Verifique as premissas. Sempre.

Matéria do Globo de ontem repercute nota de um grupo de pesquisadores que estimaram o número de casos de Covid-19 no Brasil, que seria de 313 mil no dia 11/04, contra um número notificado de 21 mil no mesmo dia. Ou seja, uma subnotificação de mais de 90%.

Fui pesquisar a metodologia (a reportagem está bem confusa a respeito) no próprio site. A coisa é relativamente simples: considera-se a taxa de mortalidade da Coreia como sendo a “verdadeira” para a doença e, considerando o número de mortes no Brasil, se faz uma conta inversa: quantos casos deveria haver para justificar aquele número de mortes com a taxa de mortalidade da Coreia? Apenas para informação, essa taxa é de 1,65% na Coreia, contra 5,4% no Brasil. A conta foi ajustada pela diferença de pirâmide etária entre os dois países, chegando a uma taxa para o Brasil de 1,08%. Mas o pulo do gato é outro.

Para estimar o número de casos HOJE, é preciso saber quantos vão morrer daqui a N dias. Porque as mortes de hoje representam casos do passado. Os casos de hoje gerarão as mortes no futuro. A estimativa considera uma distância de 10 dias entre a contaminação e a morte. E aí é que mora o problema: como estimar o número de mortes daqui a 10 dias? Qualquer que seja a premissa adotada, será um chute bem dado. Seria mais honesto dizer que no dia 01/04 (10 dias antes da data-base 11/04), considerando o número de mortes em 11/04, o número de casos era de 112 mil, contra notificação de 7 mil casos.
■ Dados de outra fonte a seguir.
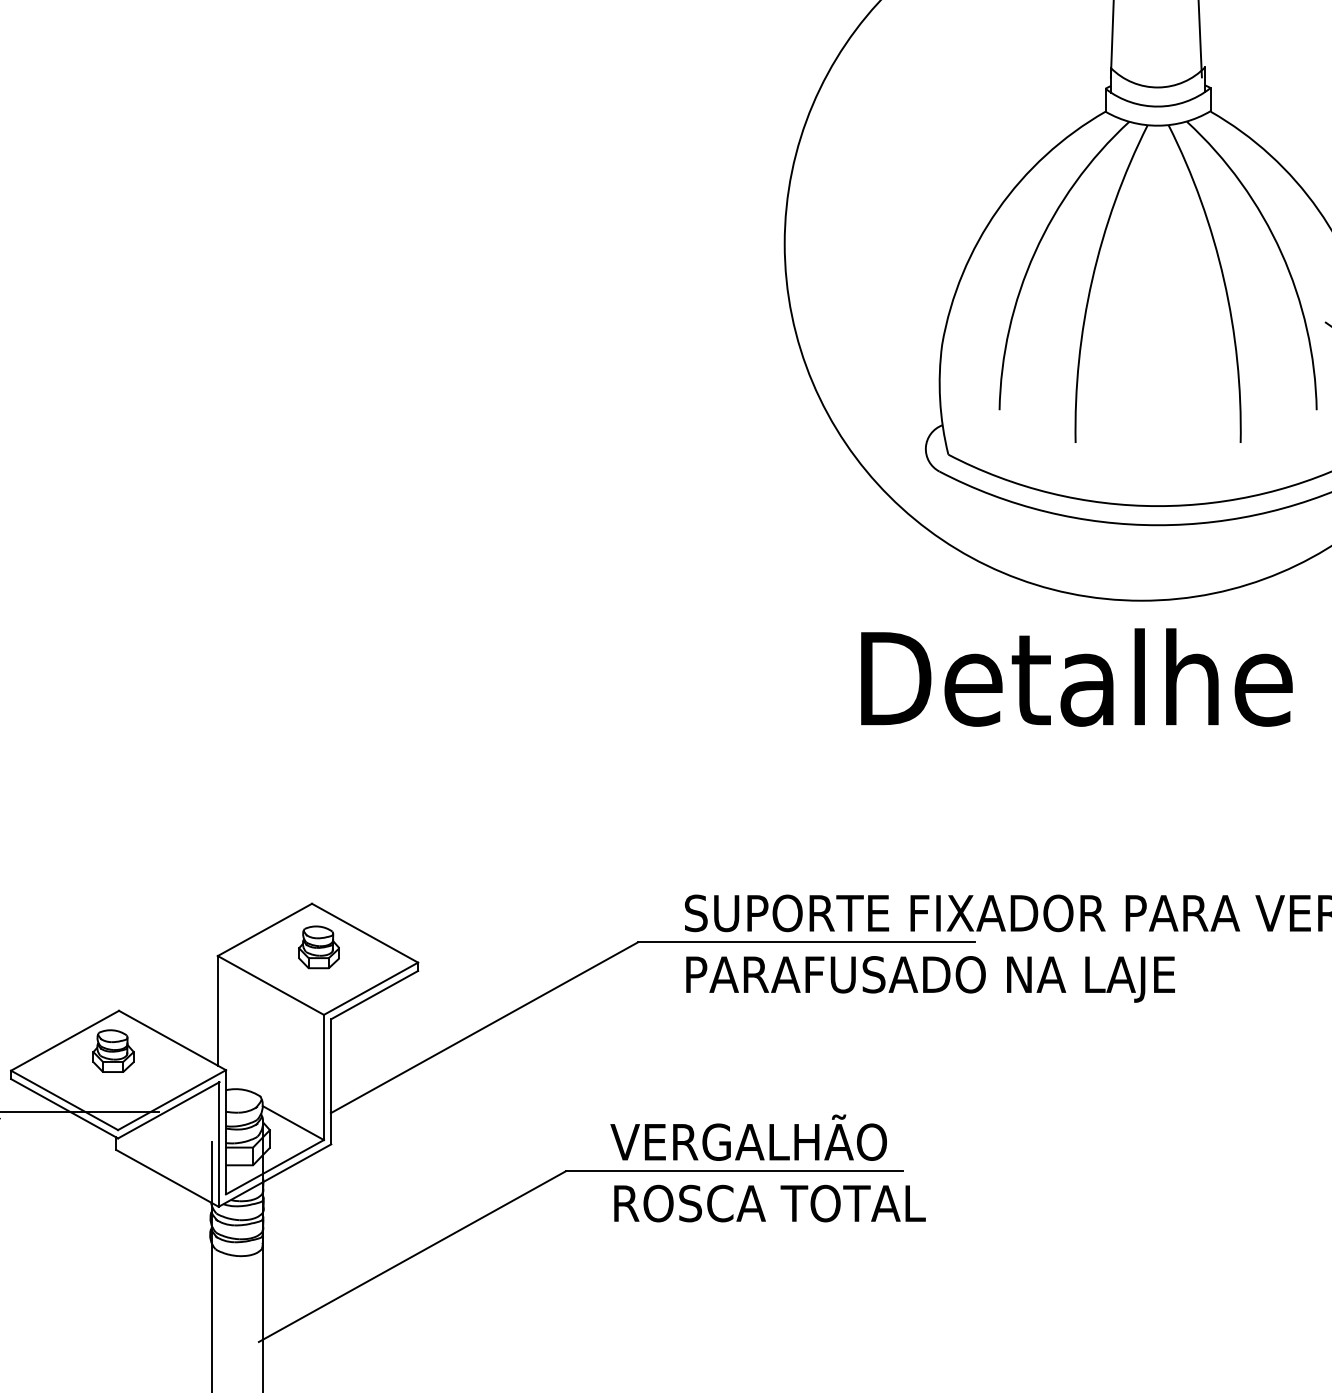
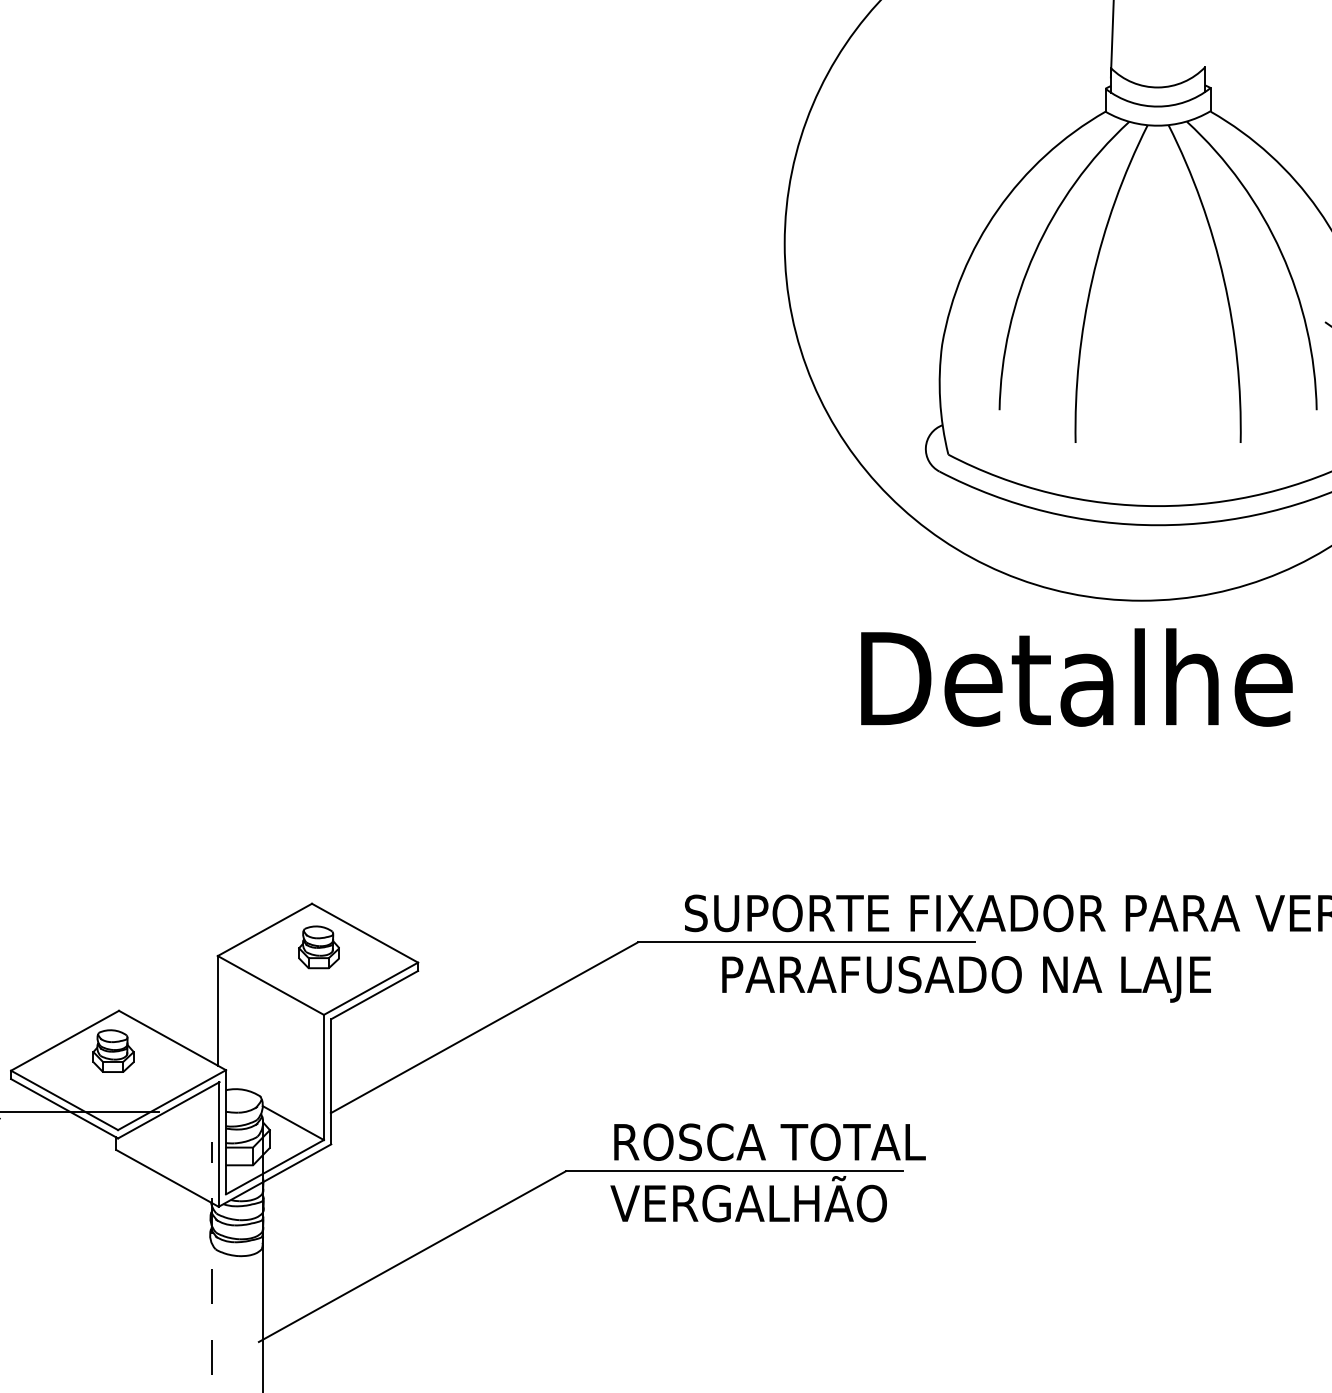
line at (1199, 39): present -> none
text at (930, 979) position: (930, 979) -> (966, 979)
text at (767, 1137): VERGALHÃO -> ROSCA TOTAL
text at (767, 1199): ROSCA TOTAL -> VERGALHÃO
line at (211, 1266): solid -> dashed
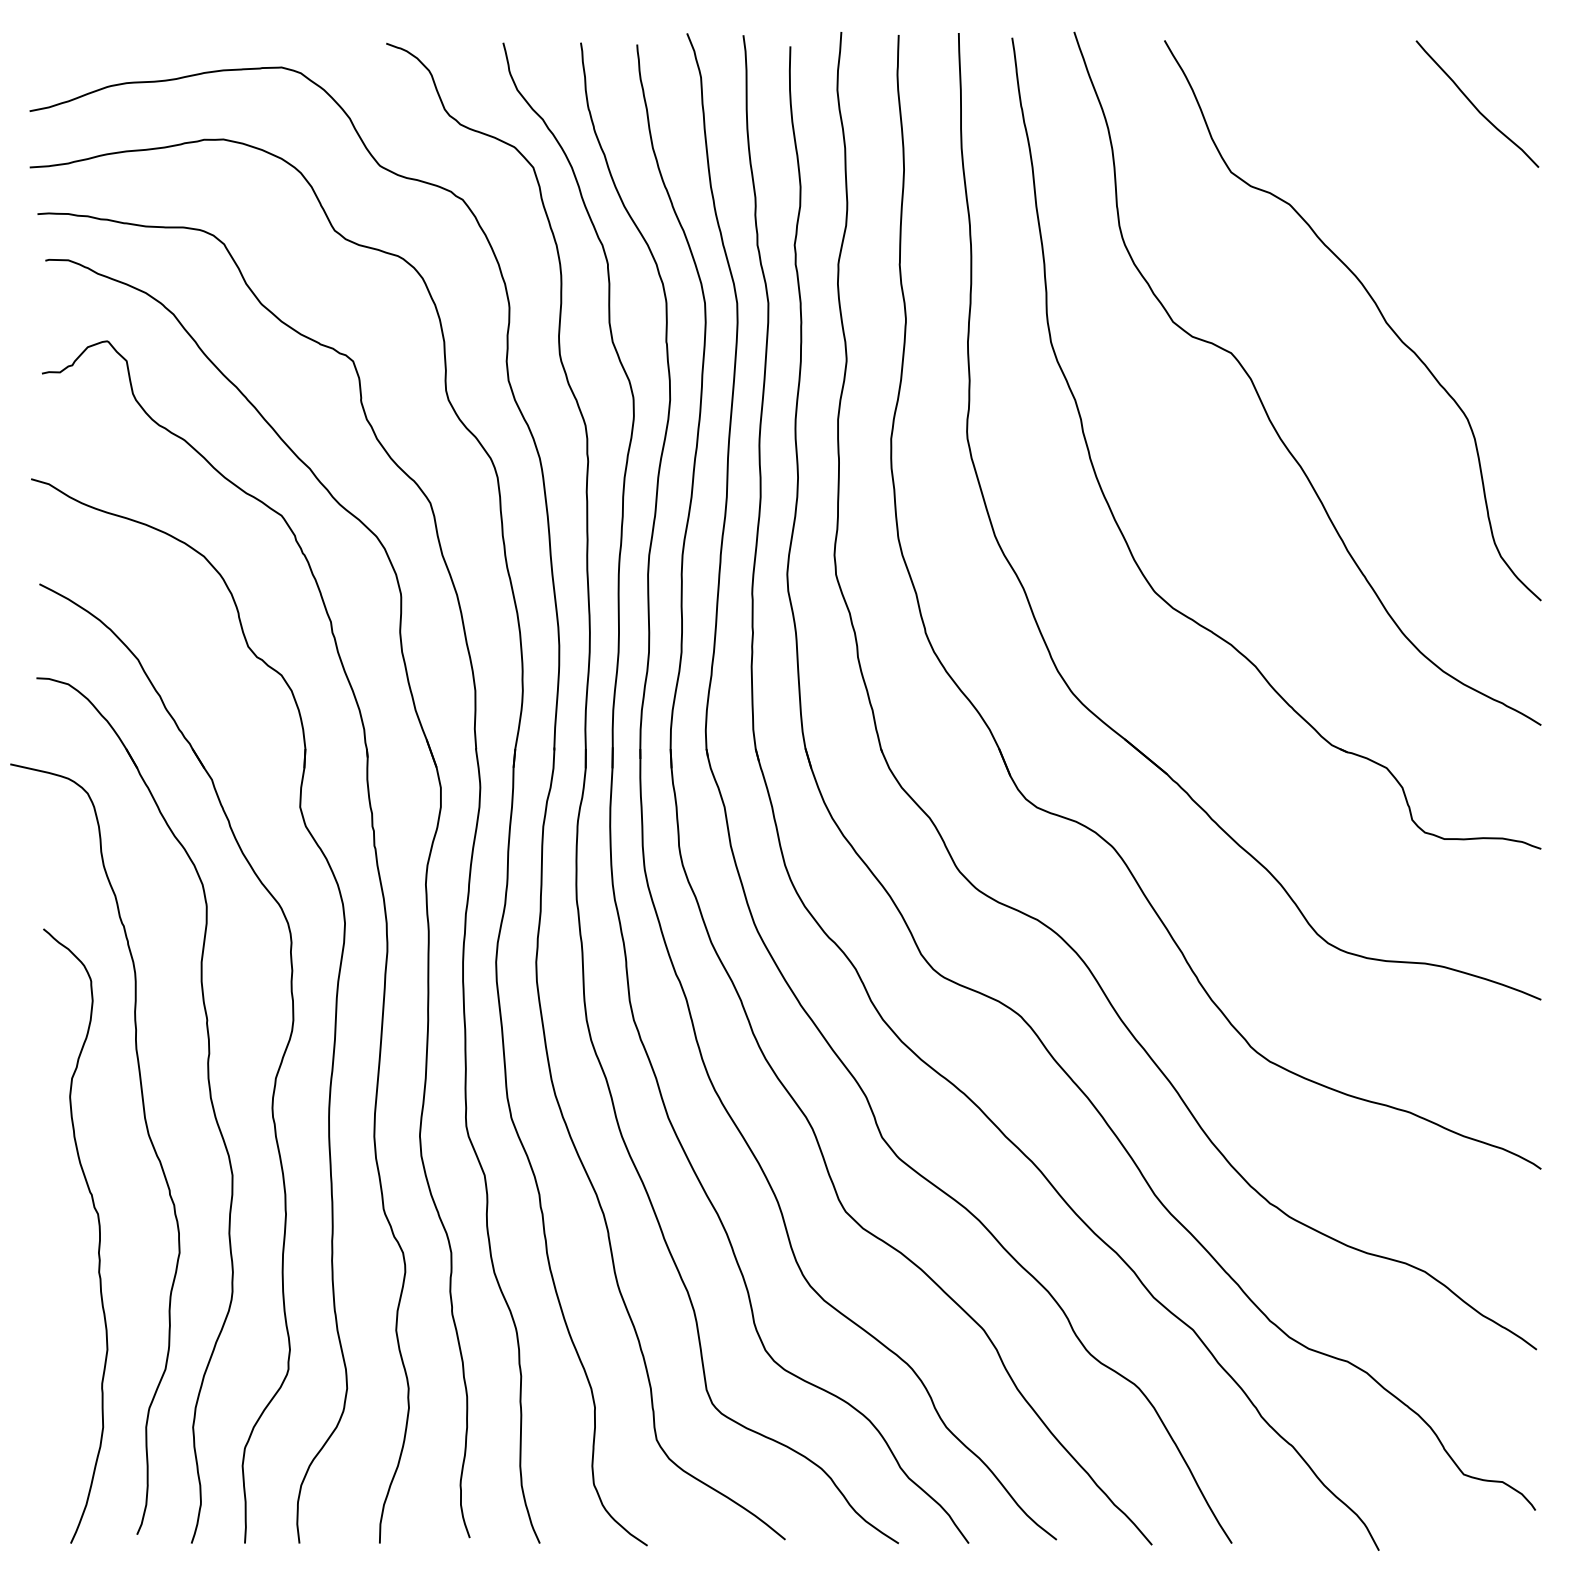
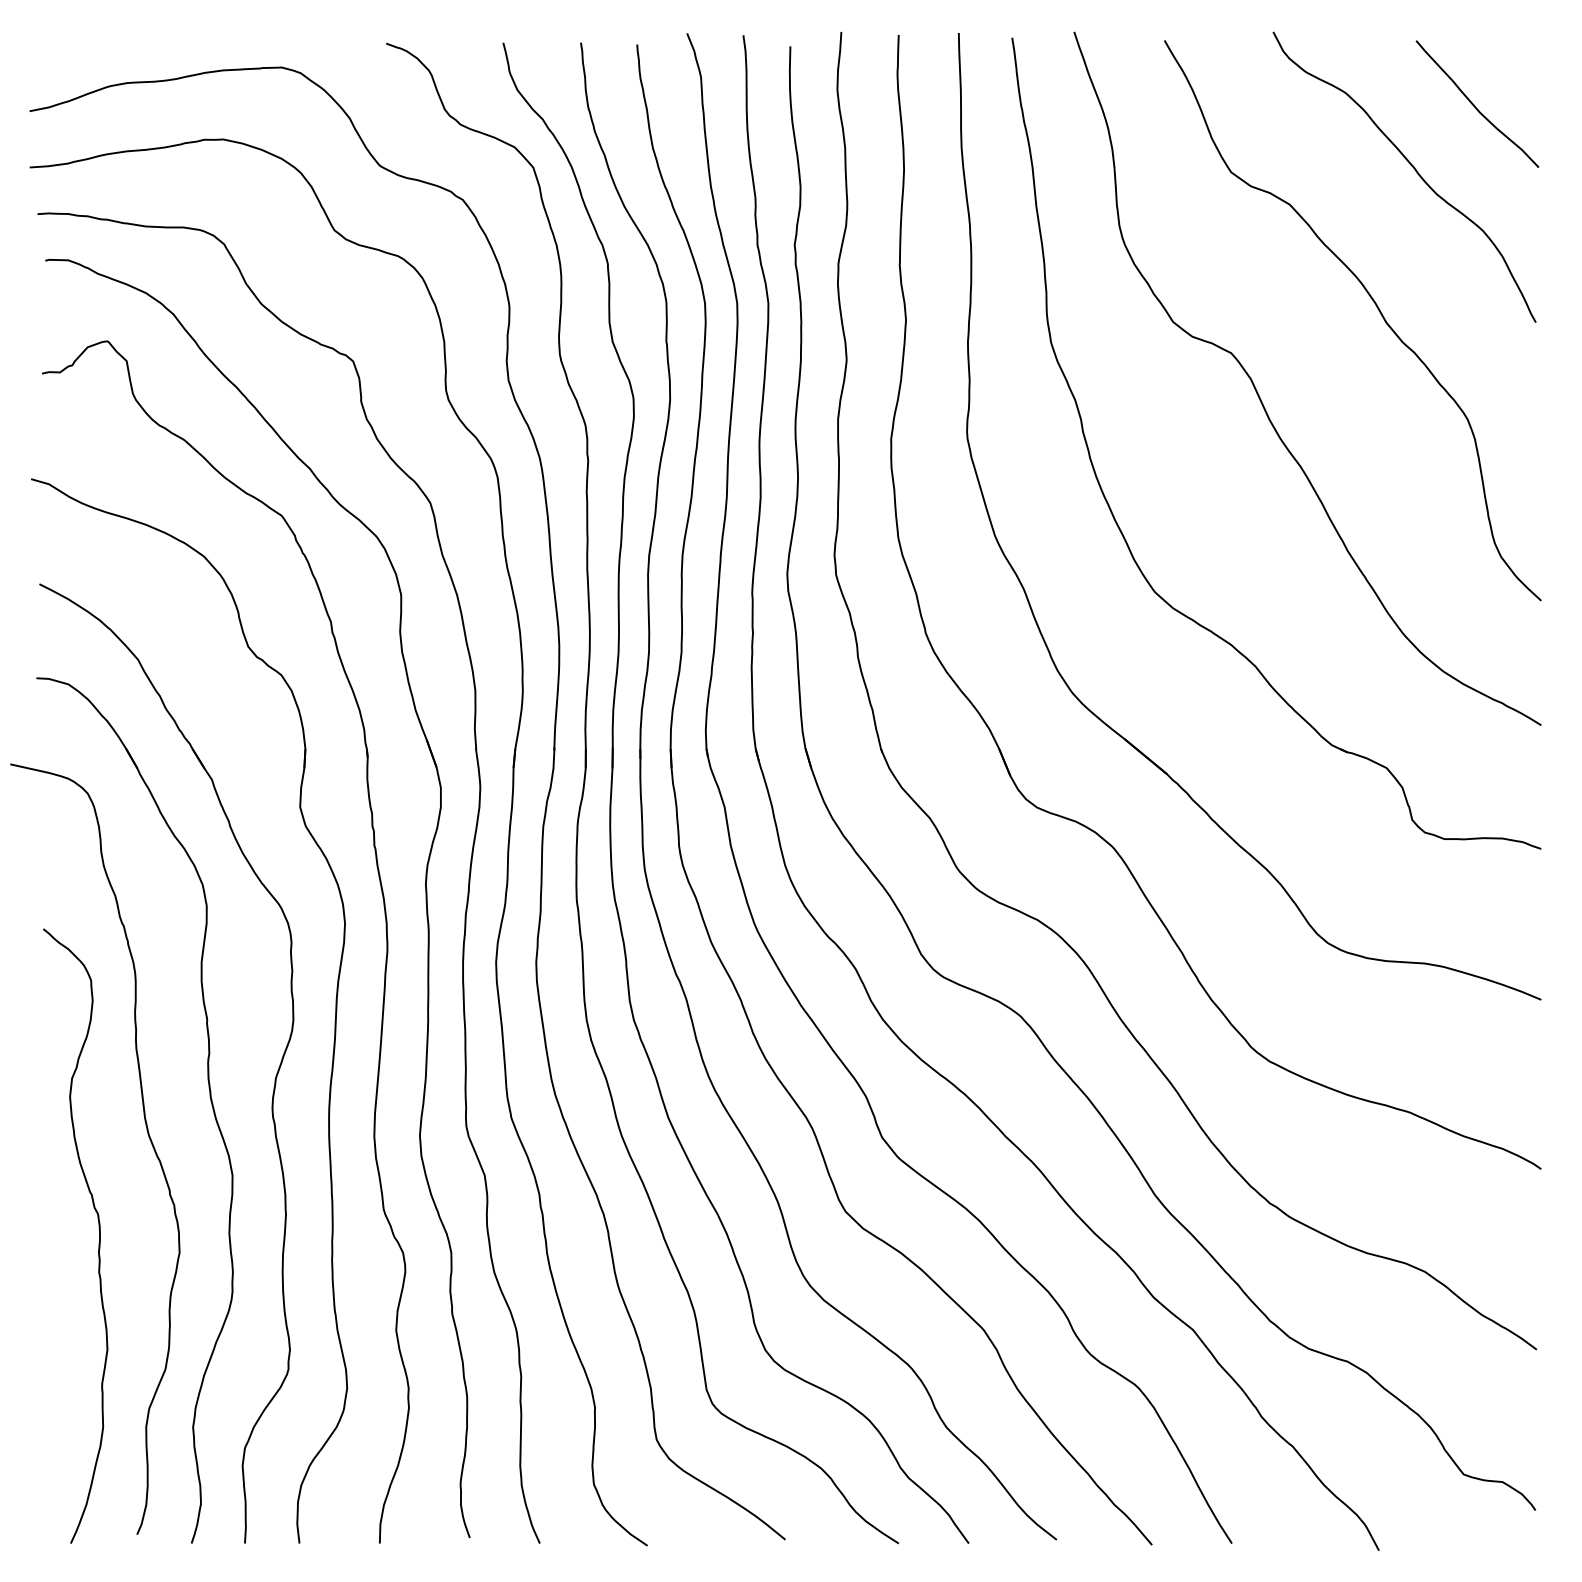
curve at (1414, 170): none -> present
Continua sendo uma diferença abissal, indica uma subnotificação muito grande, mas é diferente dizer que havia 112 mil casos no dia 01/04 do que mais de 300 mil casos no dia 11/04. Não sabemos quantos casos há hoje, simplesmente porque não sabemos quantas mortes haverá daqui a 10 dias. Aliás, pode ser até maior, mas não sabemos.

Dizem que os números não mentem jamais. É verdade. O mentiroso pode ser a premissa adotada. Sempre procure conhecê-la.